A grant from the Texas Workforce Commission aims not only to help underrepresented students at the University of Houston Cullen College of Engineering better navigate demanding coursework, but enhance their success through mentoring.

The $330,000, yearlong grant is part of the Texas Youth in Technology Strategic Workforce Development Initiative. The third consecutive grant of its kind earned by engineering professors at UH, it is centered on increasing enrollment and the retention of students at the college. 

“By combining peer mentoring with workshops and scholarship opportunities, we believe we can better retain, and ultimately, graduate more engineers,” said Kathy Zerda, instructional and research assistant professor and an investigator on the grant.

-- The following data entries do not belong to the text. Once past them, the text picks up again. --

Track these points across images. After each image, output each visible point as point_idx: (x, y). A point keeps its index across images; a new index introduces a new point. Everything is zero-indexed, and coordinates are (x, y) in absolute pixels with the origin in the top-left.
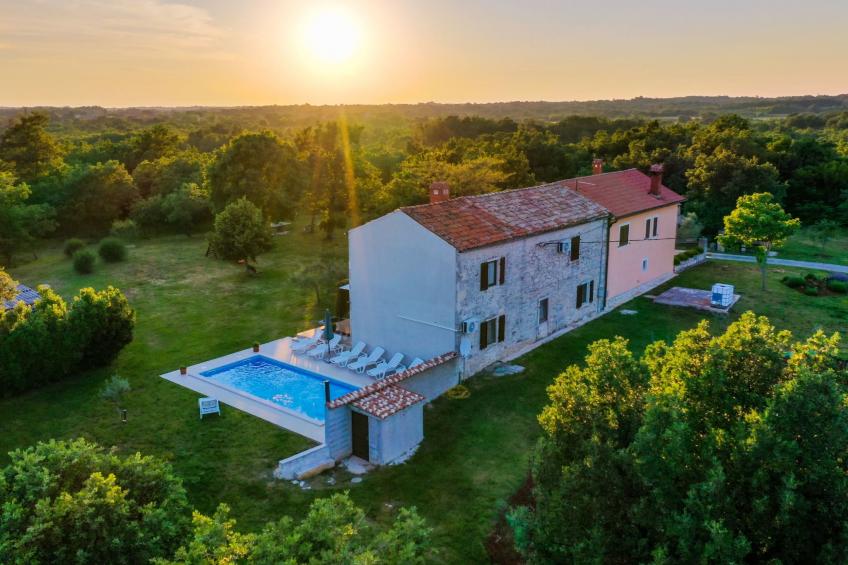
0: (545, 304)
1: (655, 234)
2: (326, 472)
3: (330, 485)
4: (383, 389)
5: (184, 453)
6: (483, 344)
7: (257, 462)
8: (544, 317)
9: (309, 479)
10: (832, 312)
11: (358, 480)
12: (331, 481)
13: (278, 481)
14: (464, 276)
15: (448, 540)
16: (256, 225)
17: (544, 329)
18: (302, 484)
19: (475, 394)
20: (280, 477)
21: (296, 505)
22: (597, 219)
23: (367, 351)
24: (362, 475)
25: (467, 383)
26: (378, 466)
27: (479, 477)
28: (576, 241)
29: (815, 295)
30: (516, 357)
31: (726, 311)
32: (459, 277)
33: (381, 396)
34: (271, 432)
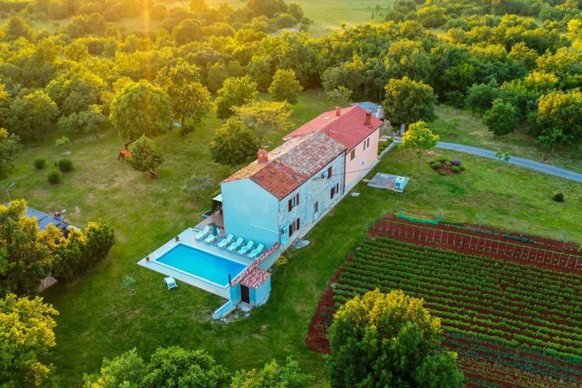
0: (316, 205)
1: (368, 146)
2: (233, 312)
3: (236, 319)
4: (252, 272)
5: (171, 311)
6: (291, 234)
7: (203, 312)
8: (316, 210)
9: (227, 317)
10: (451, 188)
11: (248, 315)
12: (236, 316)
13: (215, 320)
14: (282, 209)
15: (291, 341)
16: (152, 152)
17: (316, 215)
18: (225, 320)
19: (290, 260)
20: (216, 318)
21: (226, 332)
22: (340, 154)
23: (234, 240)
24: (249, 312)
25: (284, 254)
26: (255, 306)
27: (298, 309)
28: (330, 170)
29: (444, 175)
30: (305, 234)
31: (402, 191)
32: (279, 211)
33: (253, 276)
34: (204, 295)
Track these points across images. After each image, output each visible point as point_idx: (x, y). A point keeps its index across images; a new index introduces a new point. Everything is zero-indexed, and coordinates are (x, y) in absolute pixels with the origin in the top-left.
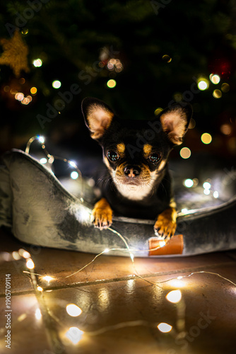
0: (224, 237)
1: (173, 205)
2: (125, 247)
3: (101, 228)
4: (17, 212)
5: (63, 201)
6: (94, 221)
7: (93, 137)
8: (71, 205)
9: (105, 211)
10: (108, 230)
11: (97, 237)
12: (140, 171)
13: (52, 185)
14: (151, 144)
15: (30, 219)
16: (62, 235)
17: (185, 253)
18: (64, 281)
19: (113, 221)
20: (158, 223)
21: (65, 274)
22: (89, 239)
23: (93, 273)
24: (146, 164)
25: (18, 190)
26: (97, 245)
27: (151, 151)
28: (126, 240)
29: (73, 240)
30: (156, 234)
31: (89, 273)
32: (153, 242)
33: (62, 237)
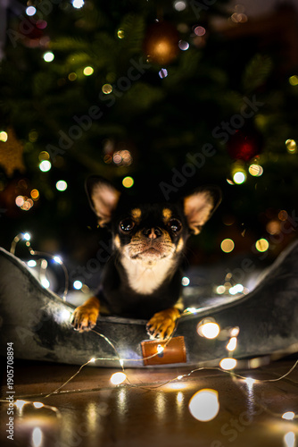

The programs funded by the grant are three fold. Among them—10 academic excellence workshops for mostly 2000 level courses. Typically meeting twice a week, top engineering students are recruited to facilitate these study groups.

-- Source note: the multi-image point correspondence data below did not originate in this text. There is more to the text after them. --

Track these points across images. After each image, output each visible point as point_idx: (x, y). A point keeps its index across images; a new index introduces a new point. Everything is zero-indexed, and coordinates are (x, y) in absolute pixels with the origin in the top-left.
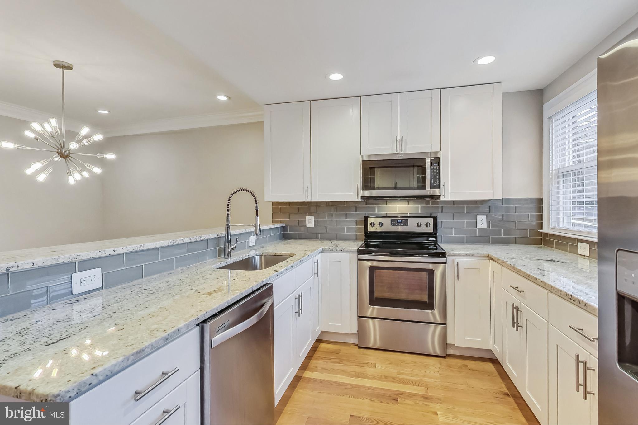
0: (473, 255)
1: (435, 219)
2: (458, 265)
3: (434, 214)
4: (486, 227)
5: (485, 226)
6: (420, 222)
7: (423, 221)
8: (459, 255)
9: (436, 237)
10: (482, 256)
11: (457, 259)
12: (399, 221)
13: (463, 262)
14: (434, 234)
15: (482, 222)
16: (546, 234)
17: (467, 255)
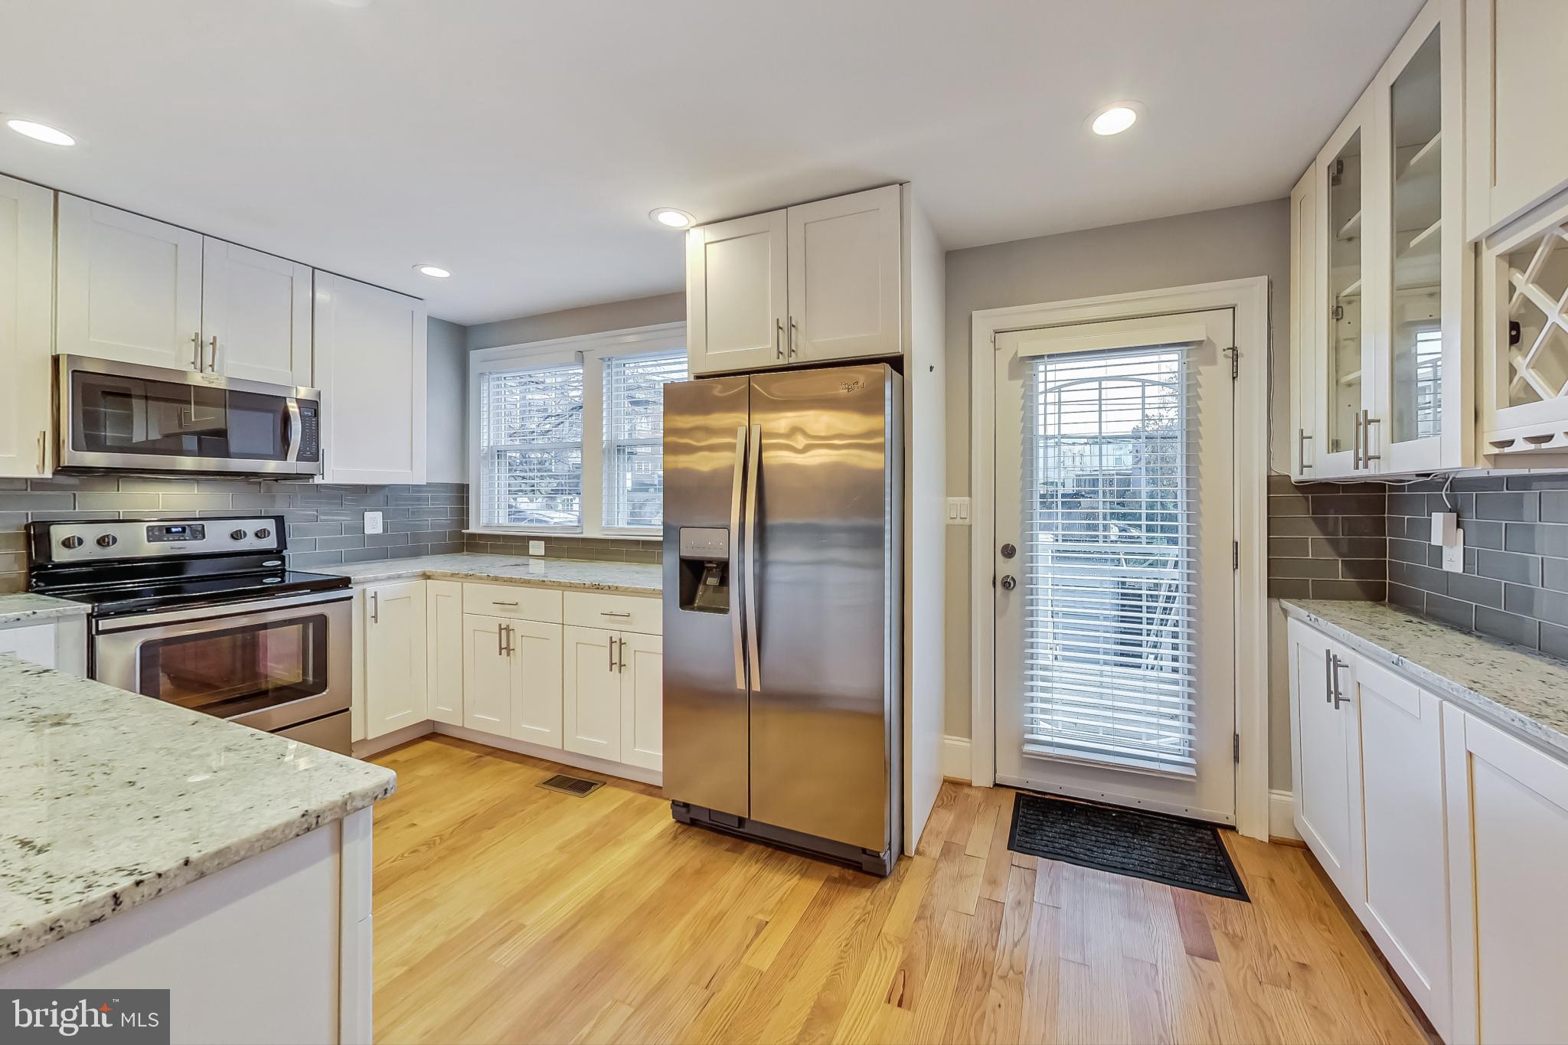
0: (399, 577)
1: (280, 520)
2: (375, 597)
3: (277, 510)
4: (382, 532)
5: (379, 530)
6: (243, 529)
7: (250, 526)
8: (376, 580)
9: (283, 559)
10: (414, 576)
11: (370, 589)
12: (174, 530)
13: (385, 589)
14: (278, 553)
15: (374, 523)
16: (473, 536)
17: (389, 578)
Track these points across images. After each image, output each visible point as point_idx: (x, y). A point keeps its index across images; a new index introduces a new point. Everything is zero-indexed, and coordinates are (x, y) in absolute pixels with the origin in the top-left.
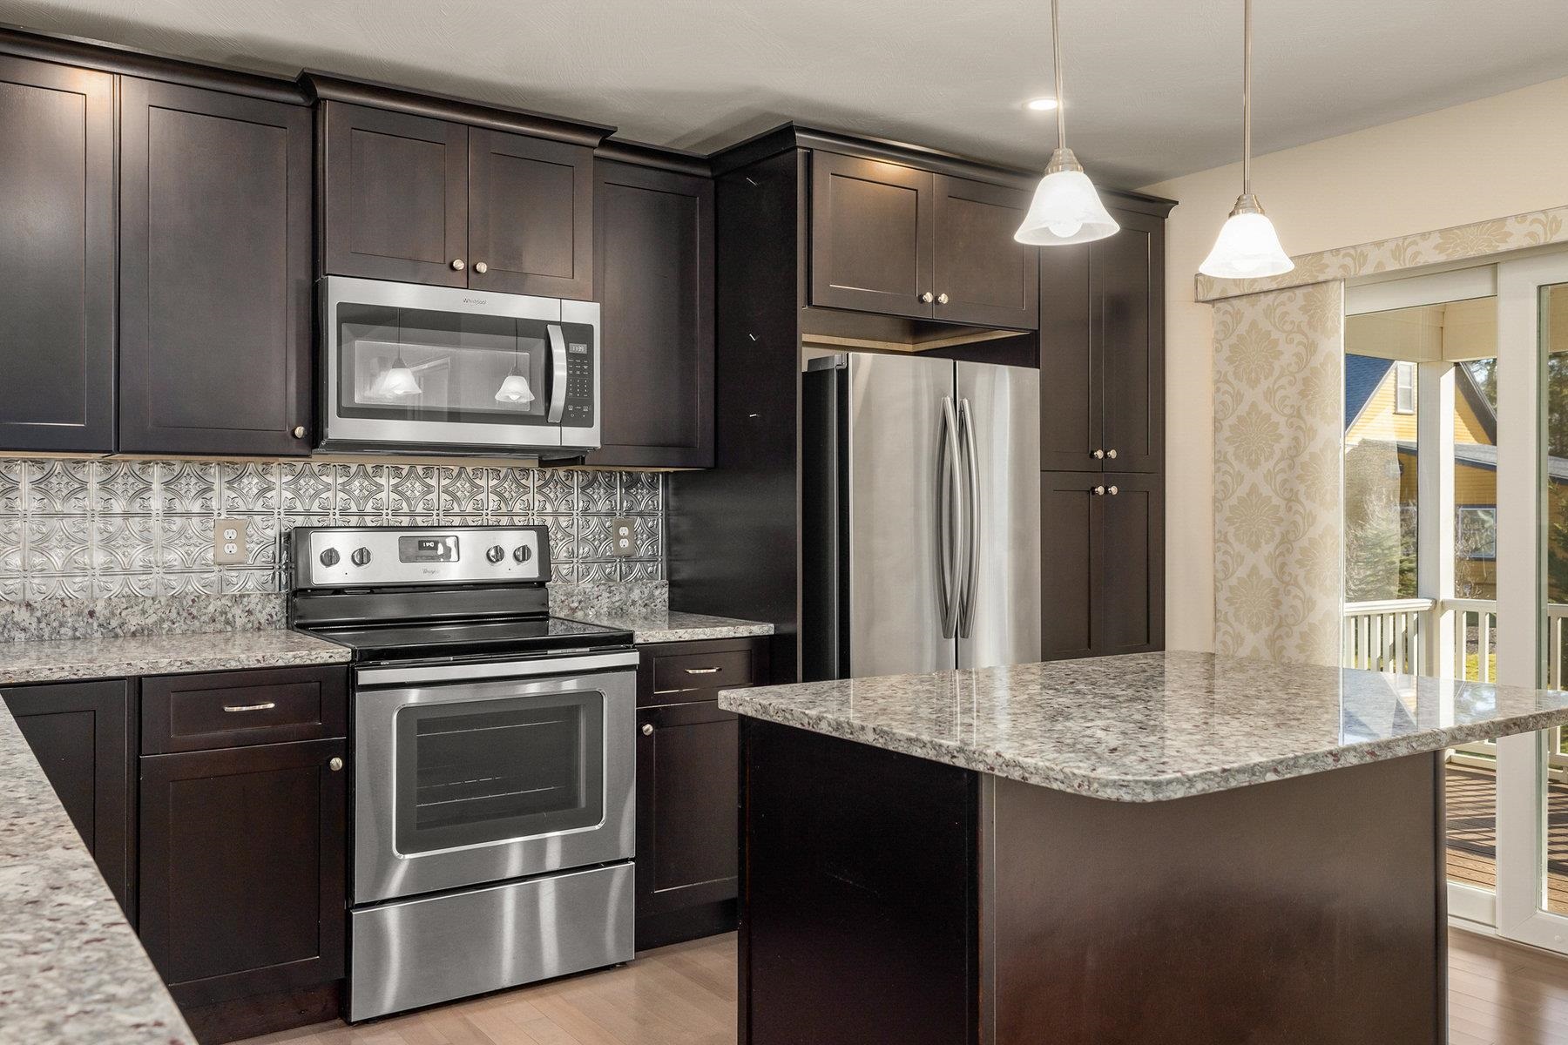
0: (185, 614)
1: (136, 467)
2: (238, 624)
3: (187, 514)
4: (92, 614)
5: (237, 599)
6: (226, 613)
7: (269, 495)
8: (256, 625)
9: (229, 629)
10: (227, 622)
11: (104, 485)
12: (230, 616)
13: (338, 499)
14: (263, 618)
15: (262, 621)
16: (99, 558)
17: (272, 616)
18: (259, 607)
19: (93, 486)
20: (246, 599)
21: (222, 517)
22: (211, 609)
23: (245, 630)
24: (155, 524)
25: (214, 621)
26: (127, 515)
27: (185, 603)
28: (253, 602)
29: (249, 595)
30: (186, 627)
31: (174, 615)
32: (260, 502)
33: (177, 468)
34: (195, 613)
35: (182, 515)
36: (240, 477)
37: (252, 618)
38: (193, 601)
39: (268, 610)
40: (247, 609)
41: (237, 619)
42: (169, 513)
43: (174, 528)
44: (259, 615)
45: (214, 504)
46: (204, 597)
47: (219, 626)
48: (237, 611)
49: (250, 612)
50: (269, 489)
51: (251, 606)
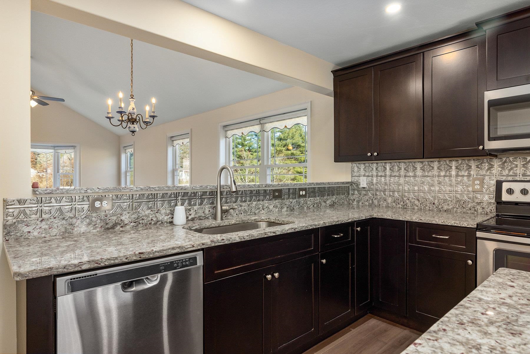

“This is basically a study group for a class where students are grouped into teams of four or five that work together not on the normal homework problems, but others that are similar,” said Kathy Zerda, an assistant professor and investigator on the grant.

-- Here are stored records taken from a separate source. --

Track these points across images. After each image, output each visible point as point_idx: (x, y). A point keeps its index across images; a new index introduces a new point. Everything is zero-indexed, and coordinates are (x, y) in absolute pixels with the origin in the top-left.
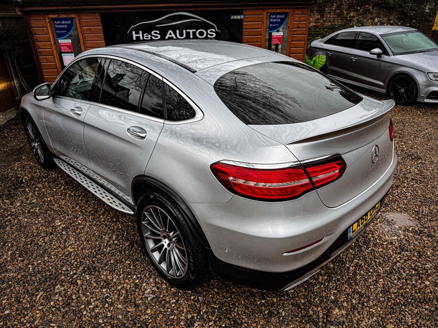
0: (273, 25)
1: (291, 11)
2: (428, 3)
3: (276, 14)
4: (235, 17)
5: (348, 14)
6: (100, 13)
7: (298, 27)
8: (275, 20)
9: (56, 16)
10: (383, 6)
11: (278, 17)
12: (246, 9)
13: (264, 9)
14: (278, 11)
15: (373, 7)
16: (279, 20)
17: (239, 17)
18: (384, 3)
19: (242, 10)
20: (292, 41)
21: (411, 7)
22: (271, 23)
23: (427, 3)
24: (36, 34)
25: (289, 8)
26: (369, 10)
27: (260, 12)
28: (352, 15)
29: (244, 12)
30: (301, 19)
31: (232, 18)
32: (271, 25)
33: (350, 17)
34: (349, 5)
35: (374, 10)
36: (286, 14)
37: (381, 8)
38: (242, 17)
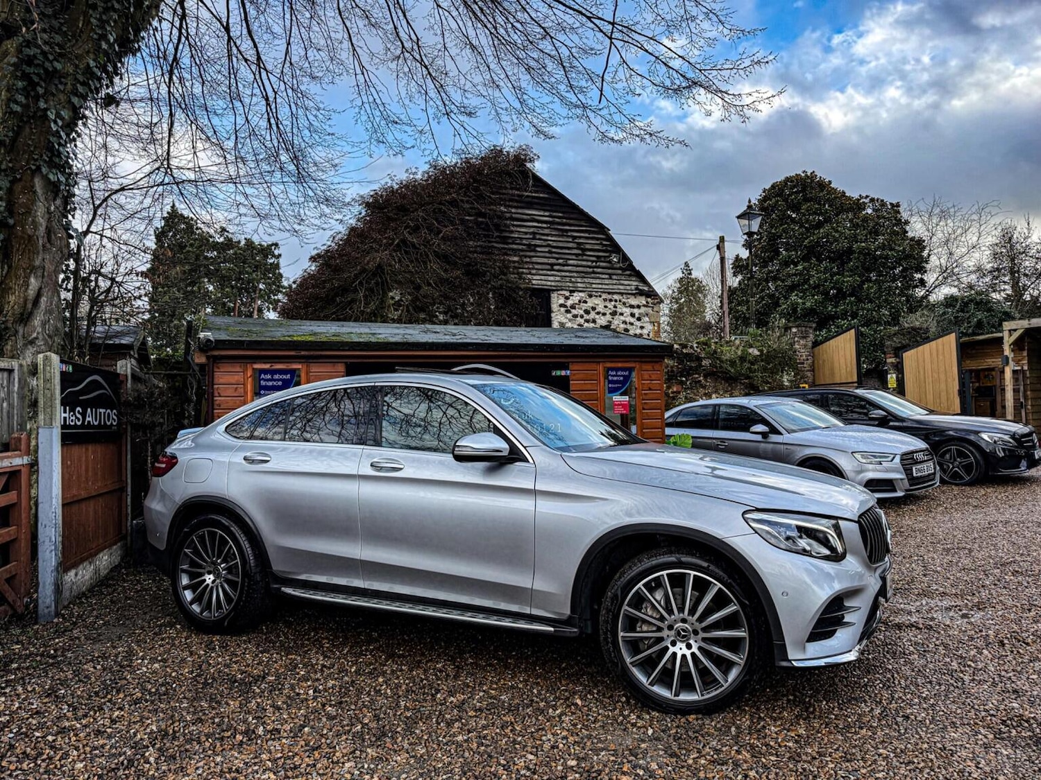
0: (613, 386)
1: (638, 366)
2: (785, 373)
3: (617, 369)
4: (559, 373)
5: (669, 388)
6: (346, 363)
7: (650, 389)
8: (615, 378)
9: (267, 366)
10: (719, 377)
11: (619, 373)
12: (572, 362)
13: (599, 362)
14: (620, 365)
15: (705, 377)
16: (622, 378)
17: (563, 373)
18: (722, 372)
19: (568, 363)
20: (644, 409)
21: (761, 377)
22: (610, 382)
23: (782, 372)
24: (220, 396)
25: (635, 362)
26: (700, 381)
27: (594, 366)
28: (675, 389)
29: (570, 366)
30: (653, 377)
31: (554, 374)
32: (610, 385)
33: (673, 393)
34: (669, 376)
35: (707, 382)
36: (631, 370)
37: (716, 379)
38: (568, 372)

Her records of workshops covered by previous TWC grants, Zerda said, show the students who participate receive a final class score that is one half to a full letter grade better than those who do not enroll. Along with improved grades and a better understanding of course material, the grant affords qualified workshop participants that earn a B- or better in their class a $300 book scholarship.

Similarly to the workshops, the grant pays for the time of an additional eight undergraduate students who will serve as peer teachers in introductory engineering courses and outside the classroom in professional developments seminars, forums, panel discussions and the like.

Despite its benefits for the campus community, the grant is not meant solely for UH students. It is also intended to use engineering students to reach out to high school students to get them excited about engineering and science. With it, youth at Phillis Wheatley, Cesar E. Chavez, Jack Yates and Eastwood Academy high schools will get help preparing for academic competitions and district sponsored robotics projects as well as be tutored in math and science.

“This grant takes learning far beyond the classroom,” said Fritz Claydon, lead investigator on the grant and the college’s associate dean for administration and research. “It lets youth in the community connect with mentors near their own age on often difficult topics such as science and math—the fundamentals of engineering—and reinforces core curriculum for UH mentors that help us succeed in continually graduating well-rounded students in the field of engineering that make significant contributions to the technical challenges facing us in the 21st century.”

Claydon, Zerda and Stuart Long, a professor of electrical and computer engineering and the university-wide associate dean for undergraduate research, are all investigators on the most recent grant. In total, the three grants they have earned consecutively from TWC have provided roughly $930,000 toward the college’s student recruitment and retention efforts.